Pour le mesurer, les juges s’appuient essentiellement sur les expertises psychiatriques réalisées en amont de l’audience. A l’appui de l’expertise psychiatrique, l’auteur doit prouver que le trouble existait au moment des faits, était en lien avec l’infraction et était suffisamment grave pour être prise en compte.

Toutefois, les juges restent souverains dans cette appréciation. Ils ne sont pas liés par l’expertise psychiatrique.  Ils profitent de l’audience et de l’interrogatoire de l’auteur pour se faire leur propre avis. Ainsi, les juges peuvent suivre l’avis rendu par l’expertise psychiatrique mais aussi, plus rarement, ne pas le suivre.

Les conséquences sont lourdes car si l’abolition est retenue alors le malade psychiatrique sera remis au corps médical qui pourra le garder sous contrainte à hôpital et pourra, après traitement psychiatrique et médicamenteux, le relâcher s’il n’est plus dangereux pour lui-même ou autrui. Preuve que la tâche est ardue pour les experts, Mamoye DIANIFABA a attaqué les militaires lors de sa première permission de sortie et ce, suite à une expertise psychiatrique ayant conclu qu’il était stabilisé et apte à sortir…

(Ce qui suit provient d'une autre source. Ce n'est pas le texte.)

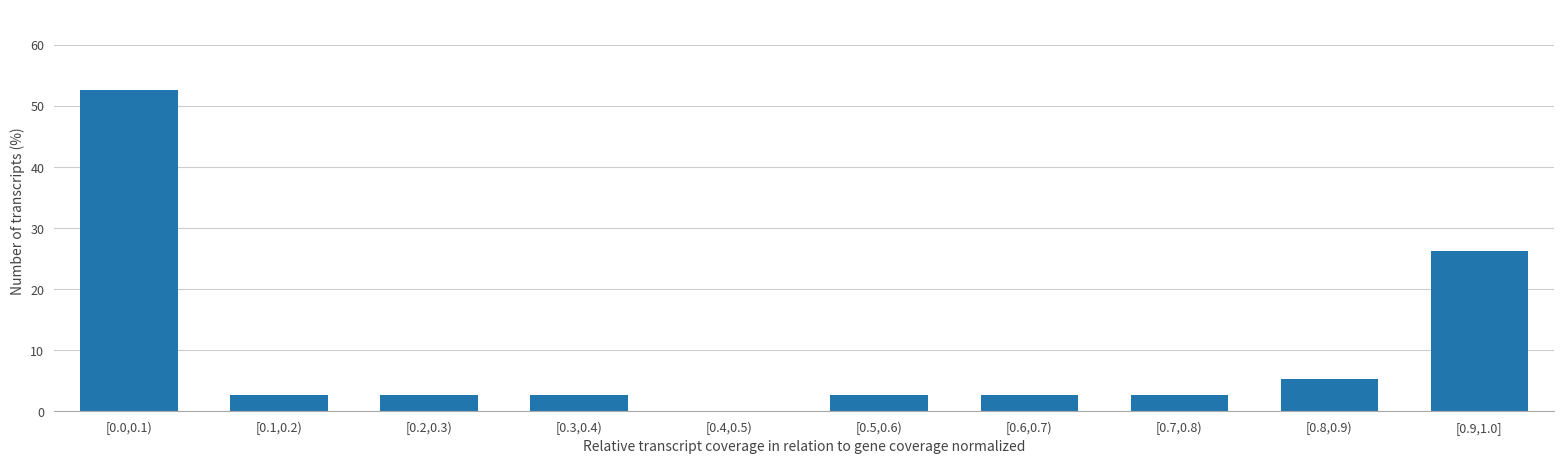

Reading left to right, transcribe all the data shown in this chart.

[0.0,0.1)=52.6	[0.1,0.2)=2.6	[0.2,0.3)=2.6	[0.3,0.4)=2.6	[0.4,0.5)=0.0	[0.5,0.6)=2.6	[0.6,0.7)=2.6	[0.7,0.8)=2.6	[0.8,0.9)=5.3	[0.9,1.0]=26.3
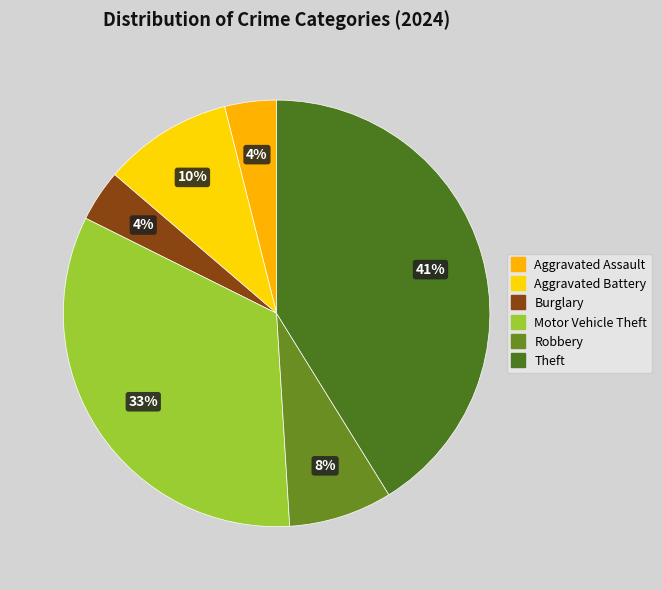

Between Aggravated Assault and Aggravated Battery, which is larger?

Aggravated Battery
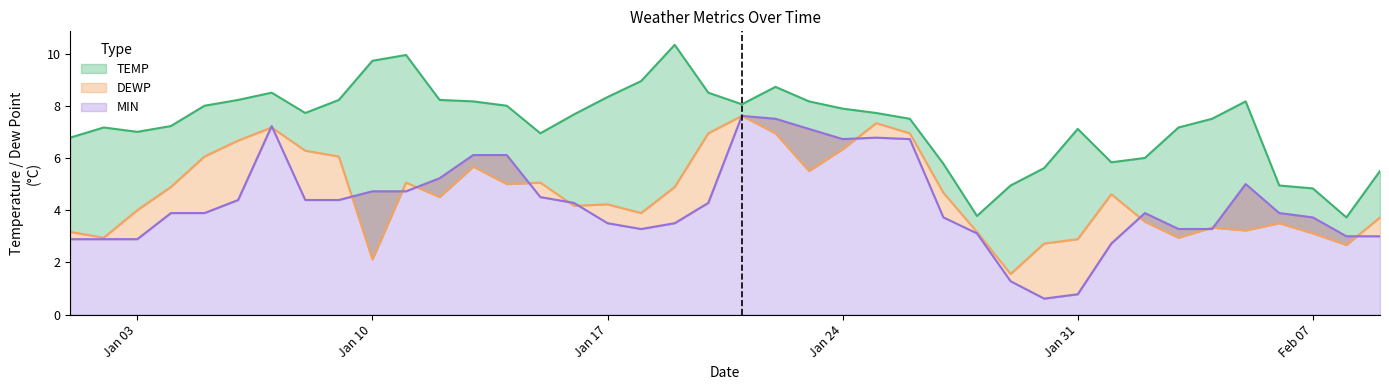

Where is TEMP nearest to the value 7?

Jan 03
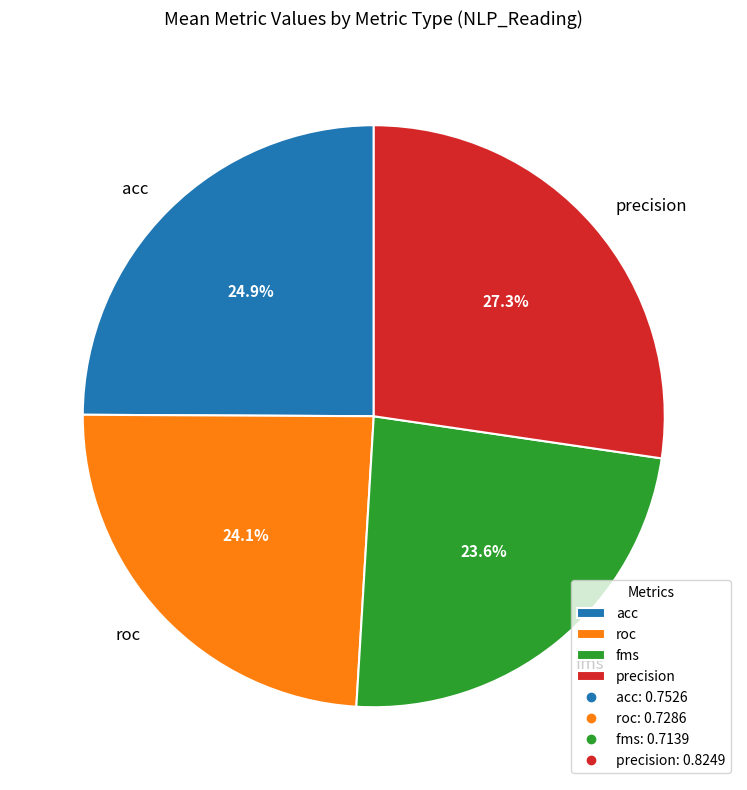

Does any single category account for the majority?

No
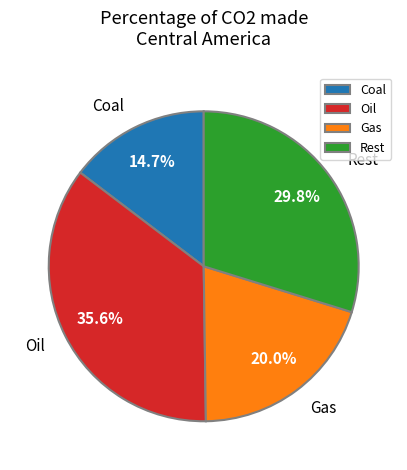

How many segments does this pie chart have?

4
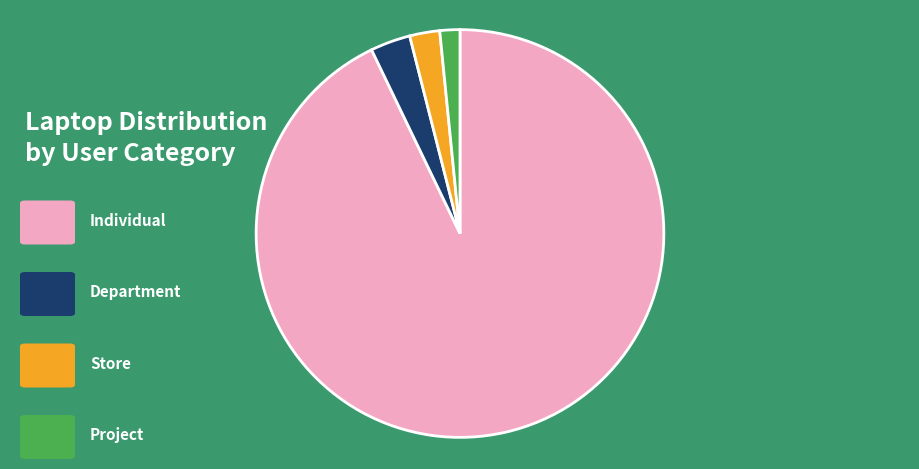

To the nearest percent, what is the average slice percentage?

25%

D’ailleurs, l’expert psychiatre Daniel ZAGURY a expertisé Monsieur DIANIFABA et a déclaré dans son rapport «ce type de personnalité pose toujours de délicats problèmes médico-légaux. Il ne peut pas être simplement considéré comme un malade à soigner ou comme un délinquant à punir. Il ne cesse de revendiquer son geste. Ne pas l’entendre, c’est prendre le risque d’une surenchère».

Maître HAZAN, avocat de l’AfVT et des militaires, a souligné la difficulté de la question posée aux juges car, au regard du parcours du prévenu, il ressort que l’irresponsabilité pénale de ce dernier lui permettait de toujours se retrouver libre après ses traitements psychiatriques et redevenait un danger potentiel pour la société. Dans le même temps, il n’est pas prévu par les textes la possibilité de condamner à l’enfermement carcéral un prévenu dont il serait avéré qu’il souffrait de troubles psychiatriques au moment des faits ayant aboli le discernement.

Concernant Mamoye DIANIFABA, le 22 octobre 2019, la justice l’a condamné à 4 ans de prison ferme et 10 ans de suivi socio-judiciaire. Cette fois-ci, la justice n’a pas retenu l’abolition de son discernement ce qui a permis sa condamnation. En revanche, à l’heure où est rédigé cet article, nous ne savons pas encore si la justice a retenu une altération du discernement.

Au-delà de ce cas d’espèce, cette question risque en matière antiterroriste de se poser de plus en plus fréquemment, tant il est vrai que les organisations terroristes réussissent à utiliser des personnes fragiles mentalement mais aussi du fait, il ne faut pas l’écarter, qu’il peut s’agir d’une stratégie de défense de l’auteur de l’attentat.

La justice antiterroriste devra relever le défi d’une réponse pénale adaptée et ce dans l’intérêt de l’auteur des faits, selon le principe de personnalisation de la peine, mais aussi dans l’intérêt des victimes qui attendent que toutes les responsabilités soient, le cas échéant, réprimées.